Das Gebäude soll wieder mit Leben gefüllt werden
Dass das große Aufräumen durchaus unterhaltsam sein kann und auch Dinge an den Tag bringt, die von Bedeutung für die Geschichte der Heppenheimer Juden sind, verdeutlichte Metzendorf mit Fotos von einem Etikett für koscheren Pessachfest-Wein und einem unter den Dachbalken gefundenen Gebetsbuch in hebräischer Schrift – seinerzeit deponiert in einer „Genisa“, einem Lager für nicht mehr lesbare liturgische Schriften, die später auf jüdischen Friedhöfen „bestattet“ wurden.

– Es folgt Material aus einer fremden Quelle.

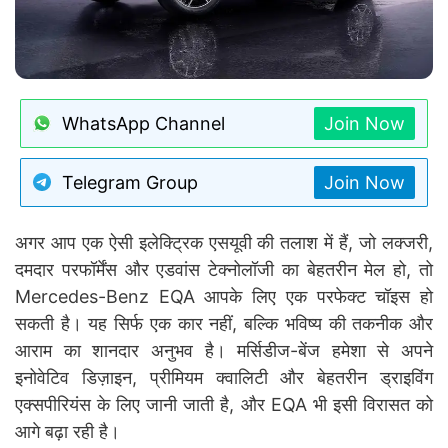
WhatsApp Channel
Join Now
Telegram Group
Join Now
अगर आप एक ऐसी इलेक्ट्रिक एसयूवी की तलाश में हैं, जो लक्जरी,
दमदार परफॉर्मेंस और एडवांस टेक्नोलॉजी का बेहतरीन मेल हो, तो
Mercedes-Benz EQA आपके लिए एक परफेक्ट चॉइस हो
सकती है। यह सिर्फ एक कार नहीं, बल्कि भविष्य की तकनीक और
आराम का शानदार अनुभव है। मर्सिडीज-बेंज हमेशा से अपने
इनोवेटिव डिज़ाइन, प्रीमियम क्वालिटी और बेहतरीन ड्राइविंग
एक्सपीरियंस के लिए जानी जाती है, और EQA भी इसी विरासत को
आगे बढ़ा रही है।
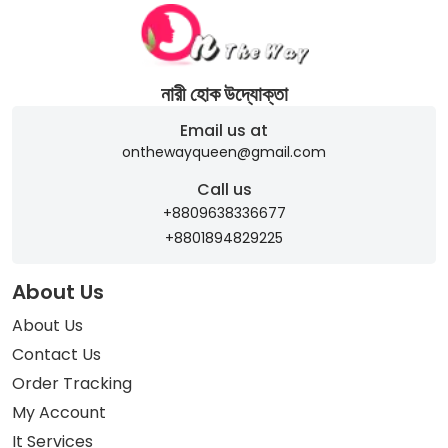
নারী হোক উদ্যোক্তা
Email us at
onthewayqueen@gmail.com
Call us
+8809638336677
+8801894829225
About Us
About Us
Contact Us
Order Tracking
My Account
It Services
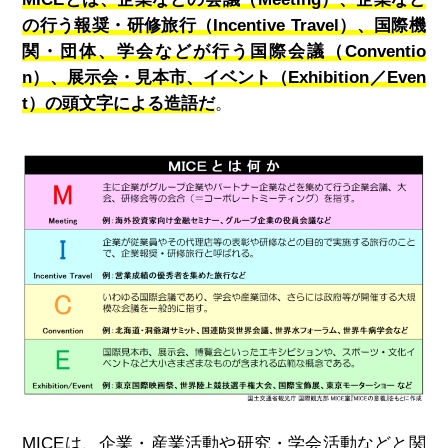
の行う報奨・研修旅行（Incentive Travel）、国際機
関・団体、学会などが行う国際会議（Conventio
n）、展示会・見本市、イベント（Exhibition／Even
t）の頭文字による造語だ
。
MICE
は、企業・産業活動や研究・学会活動などと関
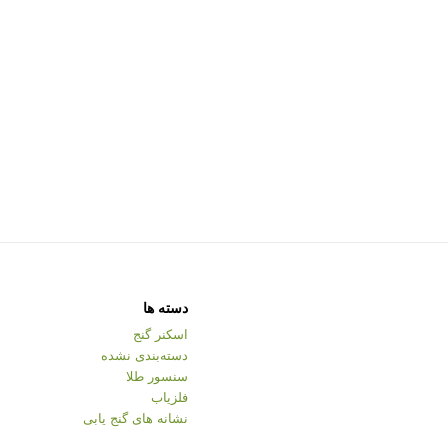
دسته ها
اسکنر گنج
دسته‌بندی نشده
سنسور طلا
فلزیاب
نشانه های گنج یابی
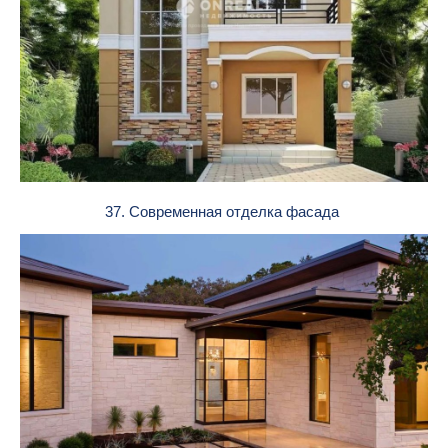
37. Современная отделка фасада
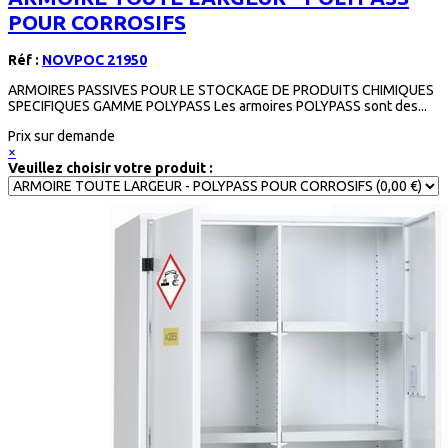
POUR CORROSIFS
Réf :
NOVPOC 21950
ARMOIRES PASSIVES POUR LE STOCKAGE DE PRODUITS CHIMIQUES
SPECIFIQUES GAMME POLYPASS Les armoires POLYPASS sont des...
Prix sur demande
×
Veuillez choisir votre produit :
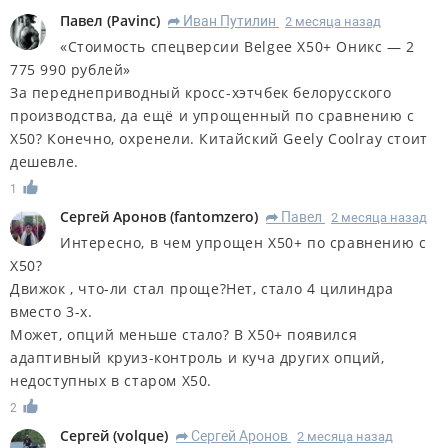
Павел
(
Pavinc
)
Иван Путилин
2 месяца назад
R
«Стоимость спецверсии Belgee X50+ Оникс — 2
775 990 рублей»
За переднеприводный кросс-хэтчбек белорусского
производства, да ещё и упрощенный по сравнению с
X50? Конечно, охренели. Китайский Geely Coolray стоит
дешевле.
1
Сергей Аронов
(
fantomzero
)
Павел
2 месяца назад
R
Интересно, в чем упрощен Х50+ по сравнению с
Х50?
Движок , что-ли стал проще?Нет, стало 4 цилиндра
вместо 3-х.
Может, опций меньше стало? В Х50+ появился
адаптивный круиз-контроль и куча других опций,
недоступных в старом Х50.
2
Сергей
(
volque
)
Сергей Аронов
2 месяца назад
R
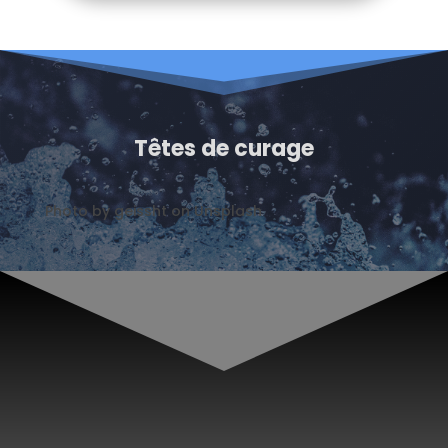
Têtes de curage
Photo by
geissht
on
Unsplash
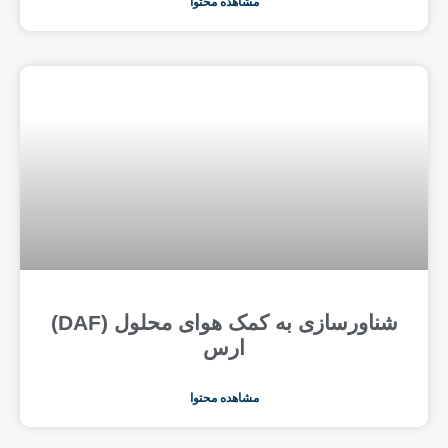
مشاهده محتوا
شناورسازی به کمک هوای محلول (DAF)
ارس
مشاهده محتوا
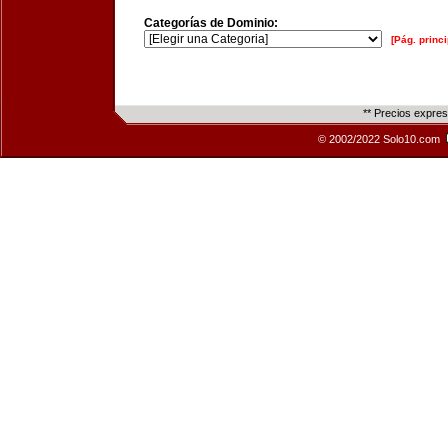
Categorías de Dominio:
[Pág. princi
** Precios expre
© 2002/2022 Solo10.com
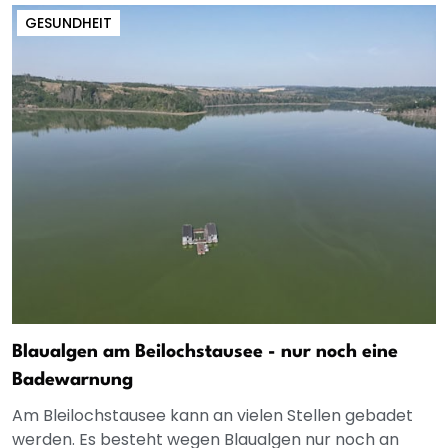
GESUNDHEIT
Blaualgen am Beilochstausee - nur noch eine
Badewarnung
Am Bleilochstausee kann an vielen Stellen gebadet
werden. Es besteht wegen Blaualgen nur noch an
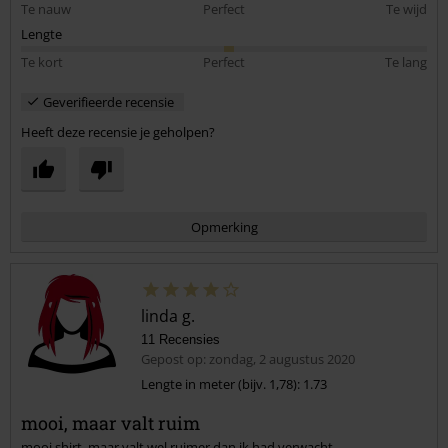
Te nauw
Perfect
Te wijd
Lengte
Te kort
Perfect
Te lang
Geverifieerde recensie
Heeft deze recensie je geholpen?
Opmerking
linda g.
11 Recensies
Gepost op: zondag, 2 augustus 2020
Lengte in meter (bijv. 1,78): 1.73
mooi, maar valt ruim
Commentaar versturen
mooi shirt, maar valt wel ruimer dan ik had verwacht.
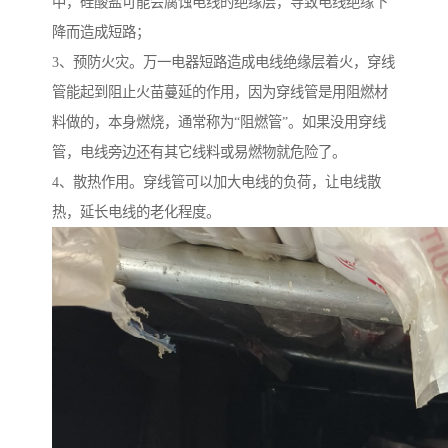
中，硅酸盐可能会腐蚀电线的绝缘层，导致电线绝缘下
降而造成短路；
3、预防火灾。万一电器短路造成电线绝缘层着火，穿线
管能起到阻止火苗蔓延的作用，因为穿线管是用阻燃材
料做的，本身燃烧，通常称为“阻燃管”。如果没用穿线
管，电线旁边还有其它线料或易燃物就危险了。
4、散热作用。穿线管可以加大电线的负荷，让电线散
热，延长电线的老化程度。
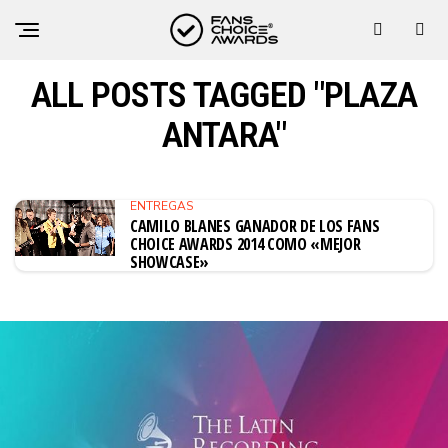
ALL POSTS TAGGED "PLAZA
ANTARA"
ENTREGAS
CAMILO BLANES GANADOR DE LOS FANS
CHOICE AWARDS 2014 COMO «MEJOR
SHOWCASE»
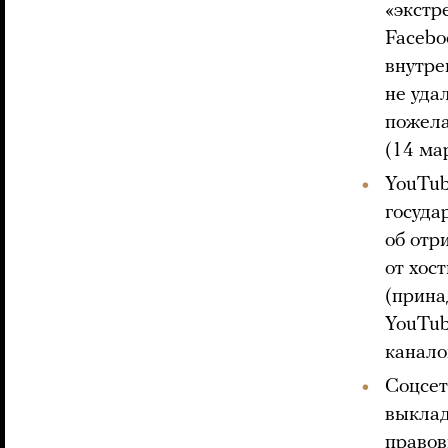
«экстр
Facebo
внутре
не уда
пожела
(14 ма
YouTub
госуда
об отр
от хос
(прина
YouTub
канало
Соцсет
выклад
правов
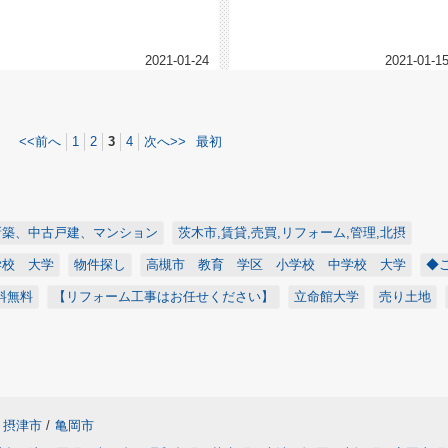
とに少ないです。売却をご検討中の...
もあり返済が滞っている人が増えて...
2021-01-24
2021-01-1
<<前へ
1
2
3
4
次へ>>
最初
新築、中古戸建、マンション
茨木市,賃貸,売買,リフォーム,管理,北摂
学校 大学
物件探し
高槻市 教育 学区 小学校 中学校 大学
◆
料無料
【リフォーム工事はお任せください】
立命館大学
売り土地
摂津市
/
亀岡市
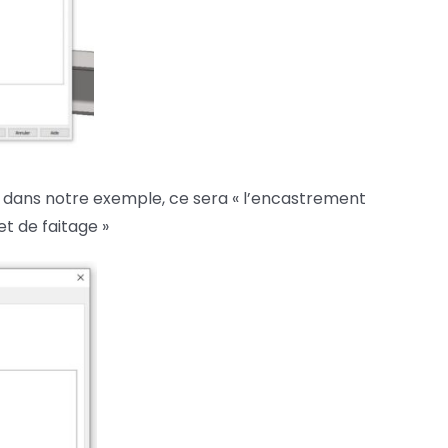
, dans notre exemple, ce sera « l’encastrement
et de faitage »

Ein Fundstück, für das sich sogar die jüdische Gemeinde Frankfurt interessierte und das irgendwann einmal ausgestellt werden könnte – im Stadtmuseum, nicht in der Alten Synagoge.
Denn als Konkurrenz zum Museum sieht sich der Förderverein in keiner Weise, wie Metzendorf und Slomski deutlich machten. Ihnen geht es darum, das 1807 erbaute Gebäude (bis vor Kurzem ging man noch vom Baujahr 1791 aus, das hat sich aber als falsch erwiesen), das eine sehr wechselvolle Geschichte vorzuweisen hat, wieder mit Leben zu füllen. Nach dem Bau der – 1938 zerstörten – neuen Synagoge am Starkenburgweg diente es Anfang des 20. Jahrhunderts als Geschäftshaus, später als Friseursalon und, unter Besitzer Alfred Sturm, auch als improvisierte Sternwarte.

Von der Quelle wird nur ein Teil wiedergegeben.